= Task objective =
Reproduce word for word the part of the listing below that opens with the line containing "Print R, t and" and closes with the line containing "dist [0.031027, -0.023329]", leaving the pictures out of your answer.
*** Data for analysis ***
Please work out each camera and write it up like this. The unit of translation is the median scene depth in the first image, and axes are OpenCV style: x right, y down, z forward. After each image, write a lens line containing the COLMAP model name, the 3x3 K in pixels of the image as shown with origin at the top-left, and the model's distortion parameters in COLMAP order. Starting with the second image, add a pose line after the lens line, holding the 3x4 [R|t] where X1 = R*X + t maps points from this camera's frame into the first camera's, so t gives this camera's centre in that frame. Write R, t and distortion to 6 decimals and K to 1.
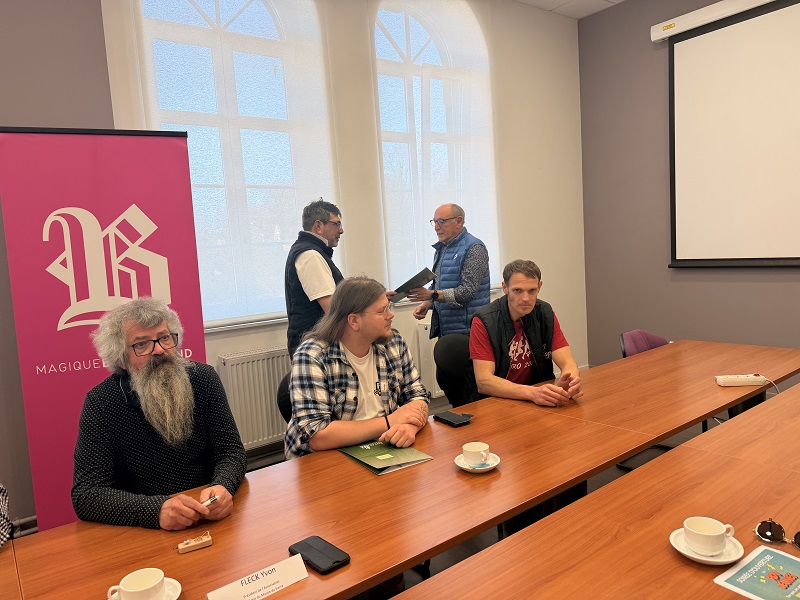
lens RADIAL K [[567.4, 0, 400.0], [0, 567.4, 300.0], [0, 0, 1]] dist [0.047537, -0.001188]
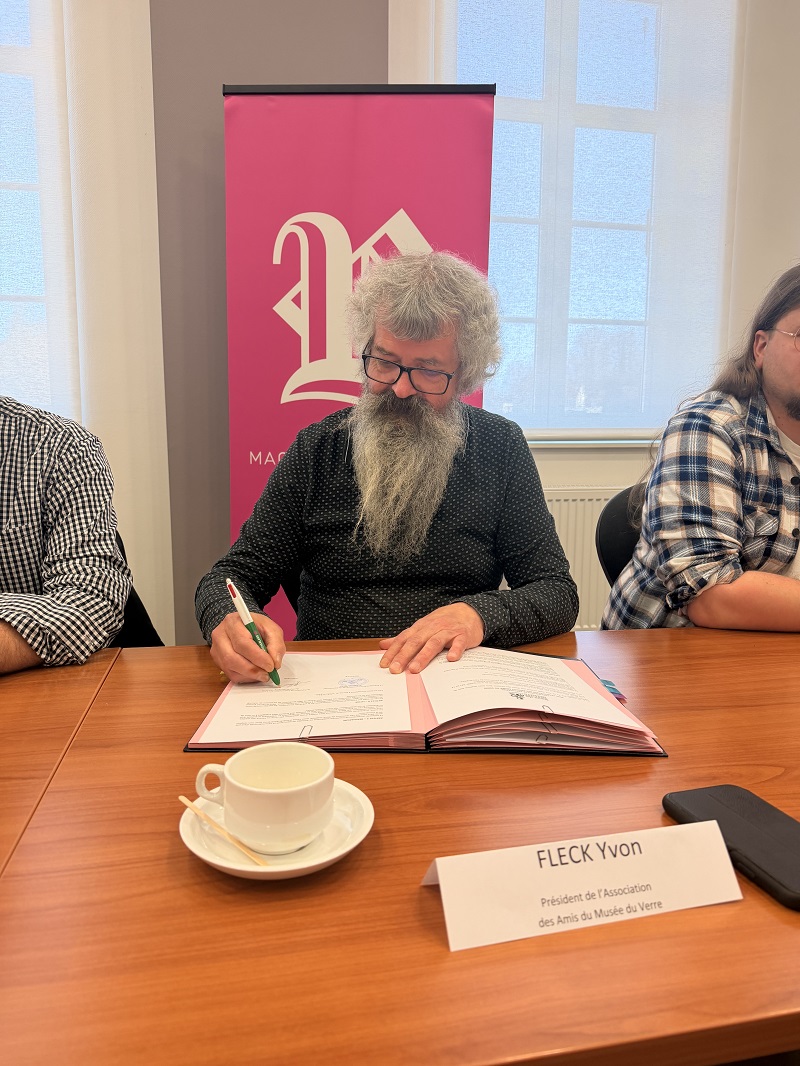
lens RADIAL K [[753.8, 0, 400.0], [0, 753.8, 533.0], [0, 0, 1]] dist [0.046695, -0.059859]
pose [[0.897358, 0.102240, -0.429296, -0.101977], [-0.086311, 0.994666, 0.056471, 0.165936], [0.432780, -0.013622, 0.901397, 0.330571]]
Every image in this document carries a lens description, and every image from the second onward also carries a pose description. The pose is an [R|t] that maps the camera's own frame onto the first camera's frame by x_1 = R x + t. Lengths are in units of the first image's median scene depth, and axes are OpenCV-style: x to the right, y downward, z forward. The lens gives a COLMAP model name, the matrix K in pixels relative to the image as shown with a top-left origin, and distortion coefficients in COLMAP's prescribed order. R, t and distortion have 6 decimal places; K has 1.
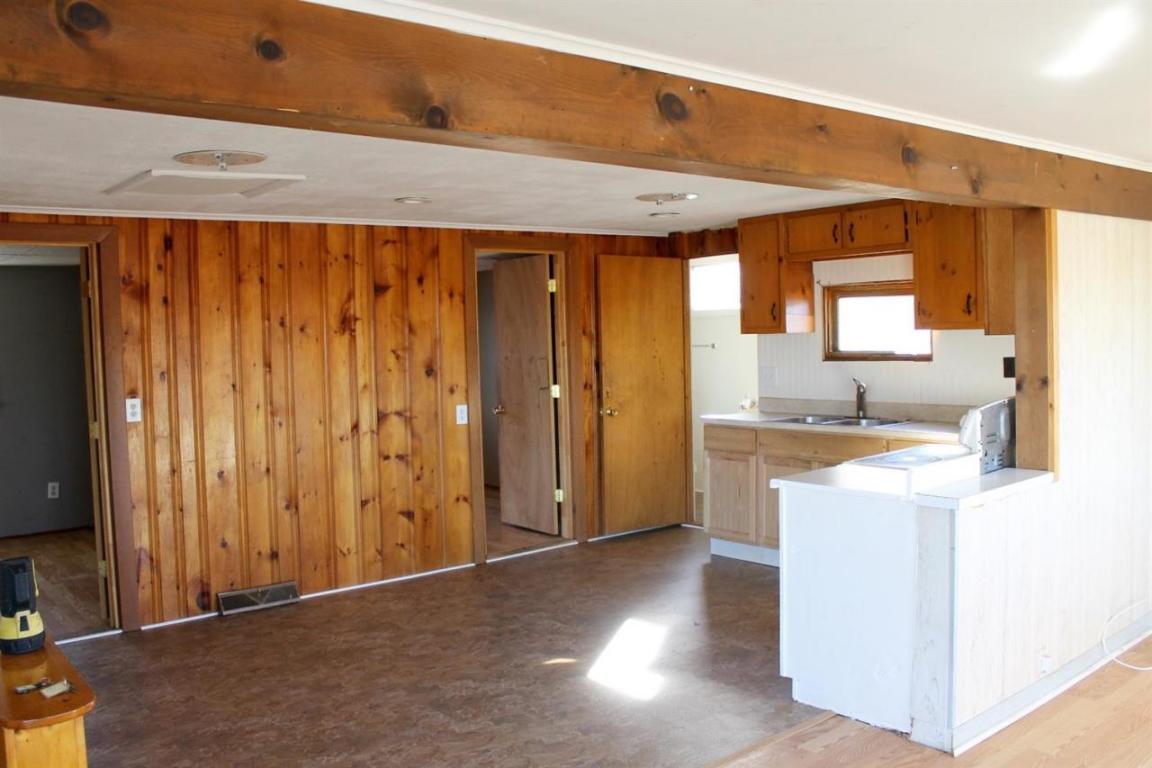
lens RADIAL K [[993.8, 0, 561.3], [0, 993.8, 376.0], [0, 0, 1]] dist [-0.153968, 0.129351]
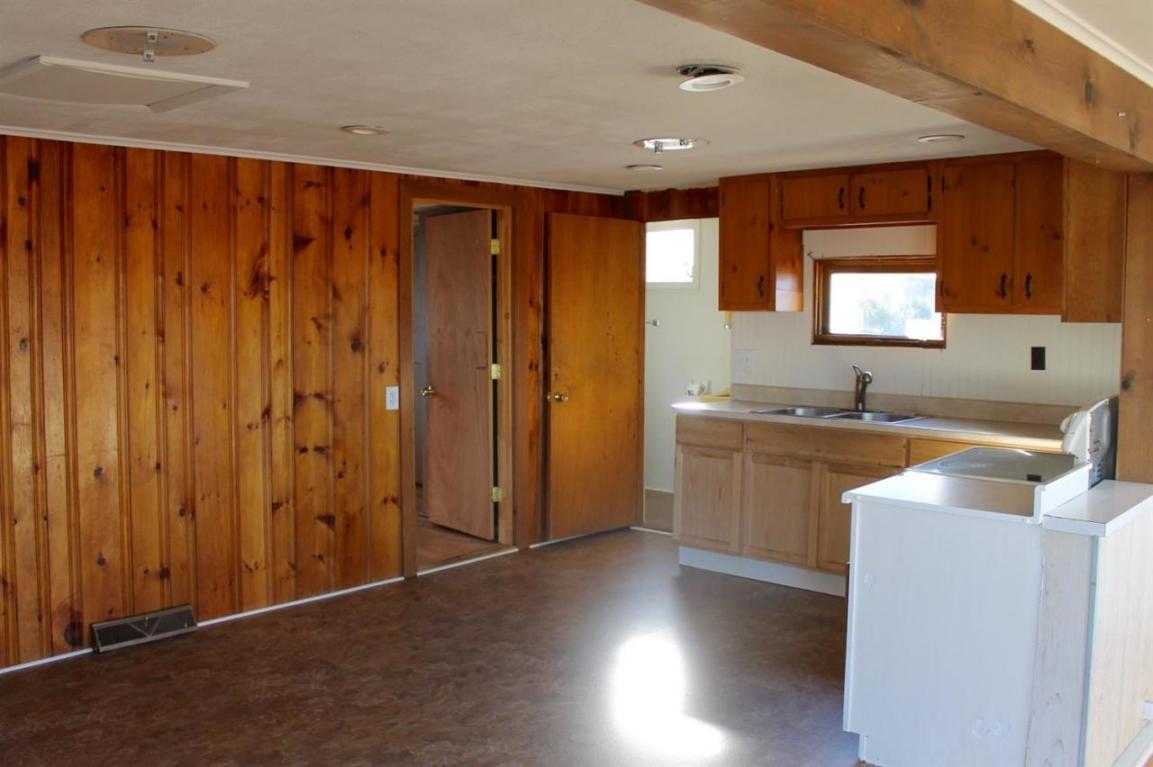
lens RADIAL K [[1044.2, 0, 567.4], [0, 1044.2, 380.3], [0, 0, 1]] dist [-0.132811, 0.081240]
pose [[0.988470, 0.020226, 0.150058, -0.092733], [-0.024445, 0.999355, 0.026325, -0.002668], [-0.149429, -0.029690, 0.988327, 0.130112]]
*** End of Data for analysis ***
*** Data for analysis ***
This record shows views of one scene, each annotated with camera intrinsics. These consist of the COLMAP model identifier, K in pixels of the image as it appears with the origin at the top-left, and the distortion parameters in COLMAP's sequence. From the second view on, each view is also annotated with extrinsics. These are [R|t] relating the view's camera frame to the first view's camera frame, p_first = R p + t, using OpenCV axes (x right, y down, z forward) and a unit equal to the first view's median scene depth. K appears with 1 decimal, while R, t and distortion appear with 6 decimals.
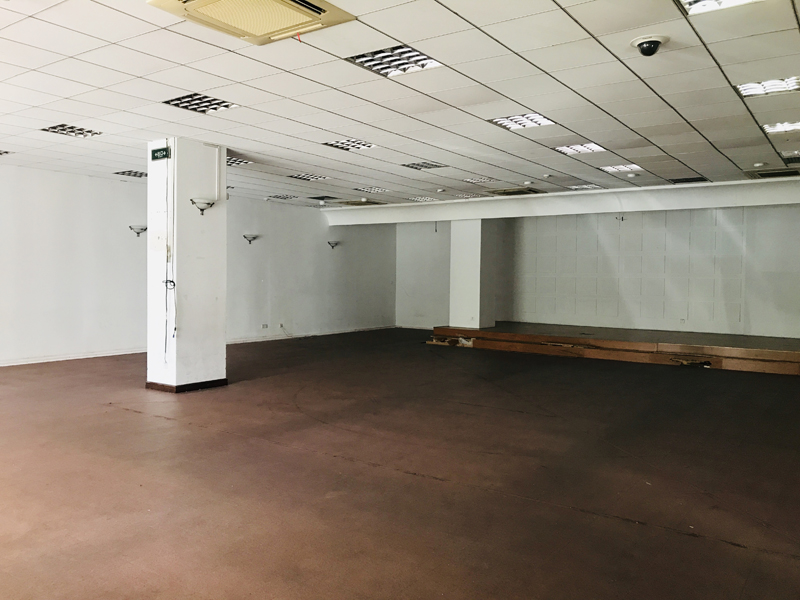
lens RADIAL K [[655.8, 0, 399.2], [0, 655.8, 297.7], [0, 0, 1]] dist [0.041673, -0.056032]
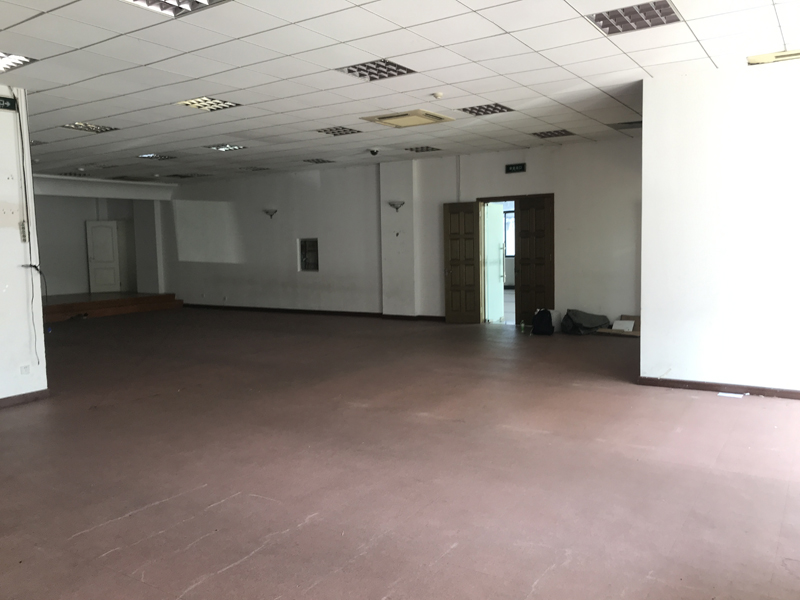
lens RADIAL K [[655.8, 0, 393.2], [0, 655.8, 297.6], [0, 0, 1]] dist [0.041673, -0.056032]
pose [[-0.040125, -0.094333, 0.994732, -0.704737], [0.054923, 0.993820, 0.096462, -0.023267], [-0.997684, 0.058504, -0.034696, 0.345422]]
*** End of Data for analysis ***
*** Data for analysis ***
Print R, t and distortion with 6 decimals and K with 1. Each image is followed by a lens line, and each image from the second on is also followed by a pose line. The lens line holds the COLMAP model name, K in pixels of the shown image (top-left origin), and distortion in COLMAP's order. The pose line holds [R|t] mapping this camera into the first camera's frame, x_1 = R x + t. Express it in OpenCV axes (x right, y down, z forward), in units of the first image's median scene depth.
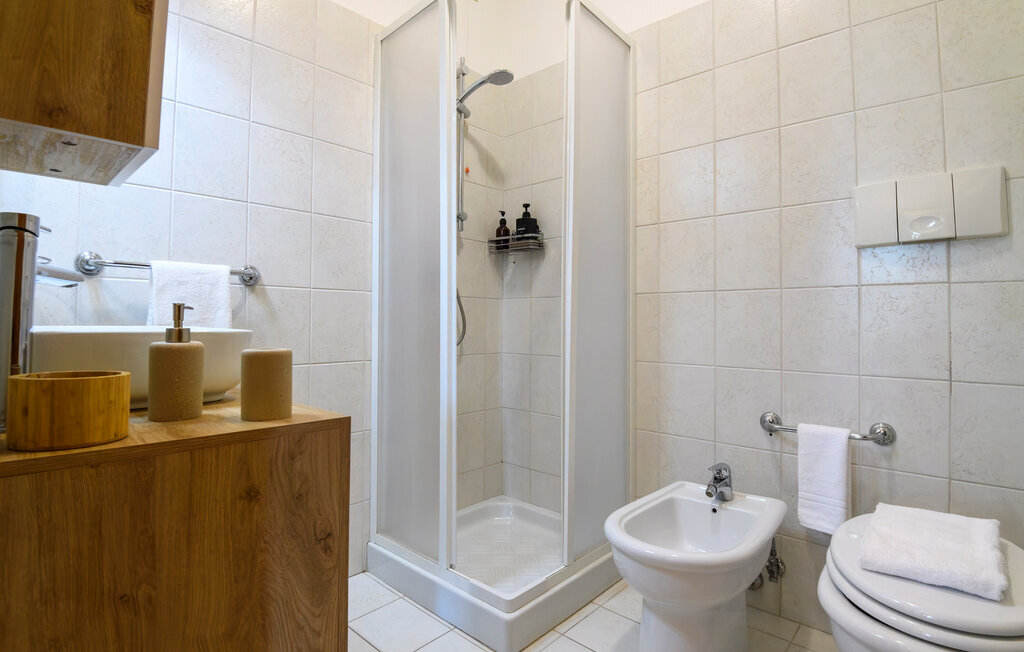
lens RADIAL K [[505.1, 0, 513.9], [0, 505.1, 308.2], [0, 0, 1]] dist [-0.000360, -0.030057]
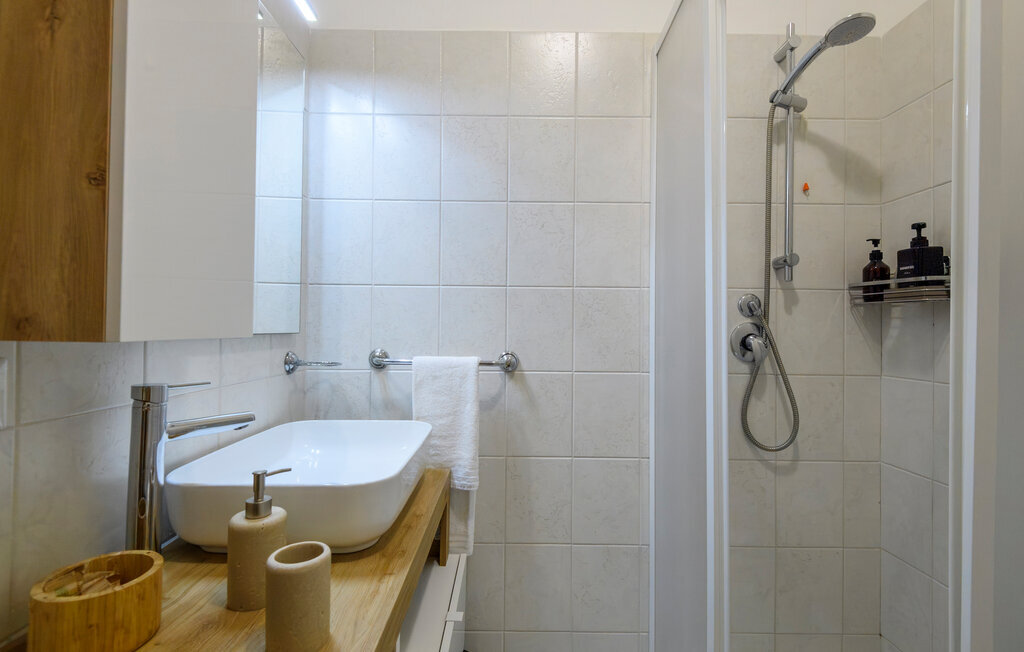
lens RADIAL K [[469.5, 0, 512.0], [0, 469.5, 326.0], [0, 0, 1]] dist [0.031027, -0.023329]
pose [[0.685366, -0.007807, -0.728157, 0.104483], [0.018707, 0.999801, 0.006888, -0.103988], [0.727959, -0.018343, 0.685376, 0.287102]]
*** End of Data for analysis ***
= Response area =
Print R, t and distortion with 6 decimals and K with 1. Each image is followed by a lens line, and each image from the second on is also followed by a pose line. The lens line holds the COLMAP model name, K in pixels of the shown image (top-left origin), and distortion in COLMAP's order. The pose line holds [R|t] mapping this camera into the first camera's frame, x_1 = R x + t. Express it in OpenCV axes (x right, y down, z forward), in units of the first image's median scene depth.
lens RADIAL K [[505.1, 0, 513.9], [0, 505.1, 308.2], [0, 0, 1]] dist [-0.000360, -0.030057]
lens RADIAL K [[469.5, 0, 512.0], [0, 469.5, 326.0], [0, 0, 1]] dist [0.031027, -0.023329]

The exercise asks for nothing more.